Created 05-08-2018 12:42 PM
I would gladly help, but I would need you to share all the steps you executed and the below info.
# kadmin.local listprincs
Please obfuscate any hostname or sensitive info before sharing
Created 05-08-2018 01:19 PM
/var/kerberos/krb5kdc/kadm5.acl: */admin@MYREALM.FS *
Created 05-08-2018 01:23 PM
/etc/krb5.conf: [libdefaults] renew_lifetime = 7d forwardable = true default_realm = MYREALM.FS ticket_lifetime = 24h dns_lookup_realm = false dns_lookup_kdc = false default_ccache_name = /tmp/krb5cc_%{uid} #default_tgs_enctypes = aes des3-cbc-sha1 rc4 des-cbc-md5 #default_tkt_enctypes = aes des3-cbc-sha1 rc4 des-cbc-md5 [logging] default = FILE:/var/log/krb5kdc.log admin_server = FILE:/var/log/kadmind.log kdc = FILE:/var/log/krb5kdc.log [realms] MYREALM.FS = { admin_server = mykdc.local kdc = mykdc.local }
Looking at the hadoop-hdfs-zkfc log file, I am trying to figure out where zkfc gets its zk connection string from:
2018-05-07 16:12:49,965 INFO zookeeper.ClientCnxn (ClientCnxn.java:logStartConnect(1019)) - Opening socket connection to server 10.169.110.22/10.169.110.22:2181. Will attempt to SASL-authenticate using Login Context section 'Client'.

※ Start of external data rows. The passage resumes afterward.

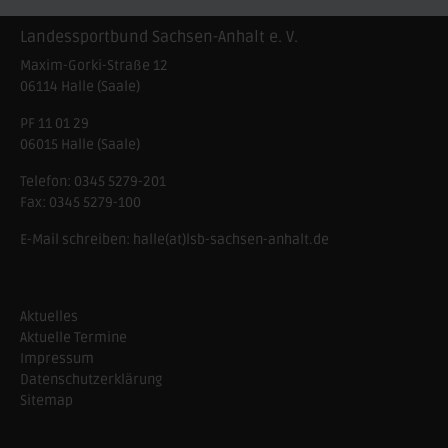
Landessportbund Sachsen-Anhalt e. V.
Maxim-Gorki-Straße 12
06114
Halle (Saale)
PF 11 01 29
06015 Halle (Saale)
Telefon:
0345 5279-201
Fax:
0345 5279-100
E-Mail schreiben:
halle(at)lsb-sachsen-anhalt.de
Aktuelles
Aktuelle Termine
Impressum
Datenschutzerklärung
Sitemap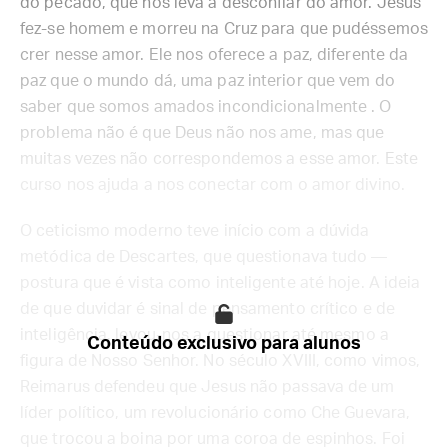
do pecado, que nos leva a desconfiar do amor. Jesus
fez-se homem e morreu na Cruz para que pudéssemos
crer nesse amor. Ele nos oferece a paz, diferente da
paz que o mundo dá, uma paz interior que vem do
saber que somos amados incondicionalmente . O
problema não é que Deus não nos ame, mas que
muitas vezes não correspondemos a esse amor. Este
curso nos ajuda a nos conectar com o amor divino.
O ceticismo moderno teve início com a dúvida
metódica de Descartes, que questionava tudo —
postura que é vista como inteligente até hoje. A ideia
de que duvidar é sinal de pensamento crítico e de
inteligência, levou-nos a questionar até mesmo a
Conteúdo exclusivo para alunos
figura de Nosso Senhor. No século XVIII, como vimos,
Reimarus defendeu que Jesus não passava de um
líder político, um revolucionário como Che Guevara,
que trocou a boina por uma coroa de espinhos. Foi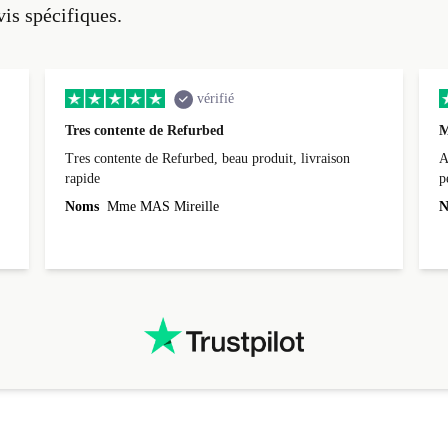
vis spécifiques.
vérifié
Tres contente de Refurbed
M
Tres contente de Refurbed, beau produit, livraison
A
rapide
p
r
Noms
Mme MAS Mireille
N
c
3
L
i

Created 05-08-2018 01:29 PM
I also have
export HADOOP_ZKFC_OPTS="-Dzookeeper.sasl.client=true -Dzookeeper.sasl.client.username=zookeeper -Djava.security.auth.login.config=/usr/hdp/2.6.0.3-8/hadoop/conf/secure/hdfs_jaas.conf -Dzookeeper.sasl.clientconfig=Client $HADOOP_ZKFC_OPTS"
hdfs_jaas.conf:
Client { com.sun.security.auth.module.Krb5LoginModule required useKeyTab=true storeKey=true useTicketCache=false keyTab="/etc/security/keytabs/nn.service.keytab" principal="nn/namenodehost1.local@MYREALM.FS"; };
Created 05-08-2018 01:51 PM
A properly functioning DNS server for your domain and functioning DNS resolvers on machines participating in your Kerberos realm is essential for the proper operation of your realm.
Kerberos can use DNS as a service location protocol, by using the DNS SRV record as defined in RFC 2052 or use a TXT record to locate the appropriate realm for a given host or domain name.

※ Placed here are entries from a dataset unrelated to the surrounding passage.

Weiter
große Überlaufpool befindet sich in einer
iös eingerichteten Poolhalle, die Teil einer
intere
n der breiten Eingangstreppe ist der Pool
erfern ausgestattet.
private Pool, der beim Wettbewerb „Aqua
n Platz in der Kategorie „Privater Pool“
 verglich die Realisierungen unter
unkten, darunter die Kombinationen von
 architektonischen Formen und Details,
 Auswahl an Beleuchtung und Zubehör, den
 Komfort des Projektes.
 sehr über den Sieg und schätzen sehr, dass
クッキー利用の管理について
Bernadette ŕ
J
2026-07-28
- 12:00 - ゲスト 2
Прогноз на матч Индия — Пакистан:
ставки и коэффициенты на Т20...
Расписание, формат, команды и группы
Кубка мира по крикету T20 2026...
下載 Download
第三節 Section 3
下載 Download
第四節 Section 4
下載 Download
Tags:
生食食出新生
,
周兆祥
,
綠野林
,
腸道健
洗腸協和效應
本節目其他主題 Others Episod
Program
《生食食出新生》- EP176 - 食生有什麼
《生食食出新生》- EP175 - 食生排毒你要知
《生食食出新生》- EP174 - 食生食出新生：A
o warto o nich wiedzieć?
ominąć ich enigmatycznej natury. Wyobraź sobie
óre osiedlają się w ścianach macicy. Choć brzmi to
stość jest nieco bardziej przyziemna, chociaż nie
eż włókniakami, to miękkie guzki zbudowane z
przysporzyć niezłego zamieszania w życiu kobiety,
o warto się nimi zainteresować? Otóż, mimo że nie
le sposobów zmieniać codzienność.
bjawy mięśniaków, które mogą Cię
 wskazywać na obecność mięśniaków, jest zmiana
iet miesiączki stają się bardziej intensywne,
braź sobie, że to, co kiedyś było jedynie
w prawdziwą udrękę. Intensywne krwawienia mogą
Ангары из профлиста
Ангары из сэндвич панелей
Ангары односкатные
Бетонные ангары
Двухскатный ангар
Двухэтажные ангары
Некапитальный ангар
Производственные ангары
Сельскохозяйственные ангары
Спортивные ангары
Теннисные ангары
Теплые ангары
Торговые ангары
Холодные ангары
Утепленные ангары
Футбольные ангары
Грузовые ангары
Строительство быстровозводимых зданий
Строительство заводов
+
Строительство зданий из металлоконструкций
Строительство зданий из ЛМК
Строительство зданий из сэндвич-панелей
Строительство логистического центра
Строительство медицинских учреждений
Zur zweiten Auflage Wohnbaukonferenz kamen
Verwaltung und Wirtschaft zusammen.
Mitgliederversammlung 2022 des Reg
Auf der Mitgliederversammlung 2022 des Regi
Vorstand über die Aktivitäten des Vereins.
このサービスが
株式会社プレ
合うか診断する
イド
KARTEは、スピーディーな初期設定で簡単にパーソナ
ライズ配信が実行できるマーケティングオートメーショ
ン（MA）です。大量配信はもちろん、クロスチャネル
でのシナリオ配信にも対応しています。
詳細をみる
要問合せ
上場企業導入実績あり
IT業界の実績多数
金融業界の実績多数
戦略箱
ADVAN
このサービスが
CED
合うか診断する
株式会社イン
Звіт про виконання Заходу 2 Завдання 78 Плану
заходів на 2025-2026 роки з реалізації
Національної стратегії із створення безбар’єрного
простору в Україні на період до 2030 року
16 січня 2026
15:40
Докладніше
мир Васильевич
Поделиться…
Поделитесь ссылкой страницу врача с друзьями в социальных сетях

Are you using a MIT Kerberos? Can you update your krb5.conf on all the nodes by adding:
[libdefaults] rdns = false
Your problem is a DNS issue, that's the reason I wanted the entries in /etc/hosts. A workaround if you cluster is small you could propagate the correct hosts' files, while you resolve the DNS issue.
Setting Up KDC Discovery Over DNS
To use KDC discovery over DNS, the following records should be placed in the zone file corresponding to the Kerberos realm. In most cases, since the Kerberos realm name is simply an uppercase version of the DNS domain owned by the organization, these DNS entries are placed into the organization’s existing DNS zone file.
Note, however, if the Kerberos realm and DNS domain differ, then a new zone must be created with the name of the Kerberos realm typical your network team should be able to help with the DNS zone update !
Your zone file example
_kerberos._udp.MYREALM.FS. IN SRV 10 0 88 {your_kdc_server}.myrealm.fs. _kerberos._tcp.MYREALM.FS. IN SRV 10 0 88 {your_kdc_server}.myrealm.fs. _kerberos-adm._tcp.MYREALM.FS. IN SRV 1 0 749 {your_kdc_server}.myrealm.fs.
Hope that helps
Created 05-08-2018 09:39 PM
I think you also forgot the entry [domain_realm] I have added it to your original krb5.conf, please backup your current krb5.conf and just copy and paste the one below,
[libdefaults] renew_lifetime = 7d forwardable = true default_realm = MYREALM.FS ticket_lifetime = 24h dns_lookup_realm = false dns_lookup_kdc = false default_ccache_name = /tmp/krb5cc_%{uid} #default_tgs_enctypes = aes des3-cbc-sha1 rc4 des-cbc-md5 #default_tkt_enctypes = aes des3-cbc-sha1 rc4 des-cbc-md5 [domain_realm] .myrealm.fs = MYREALM.FS myrealm.fs = MYREALM.FS [logging] default = FILE:/var/log/krb5kdc.log admin_server = FILE:/var/log/kadmind.log kdc = FILE:/var/log/krb5kdc.log [realms] MYREALM.FS = { admin_server = mykdc.local kdc = mykdc.local }
Then restart below Kerberos daemons
# service krb5kdc start # service kadmin restart
Please let me know
Created 05-08-2018 09:55 PM
Adding all nodes in /etc/hosts across all of them fixed the problem. Thanks!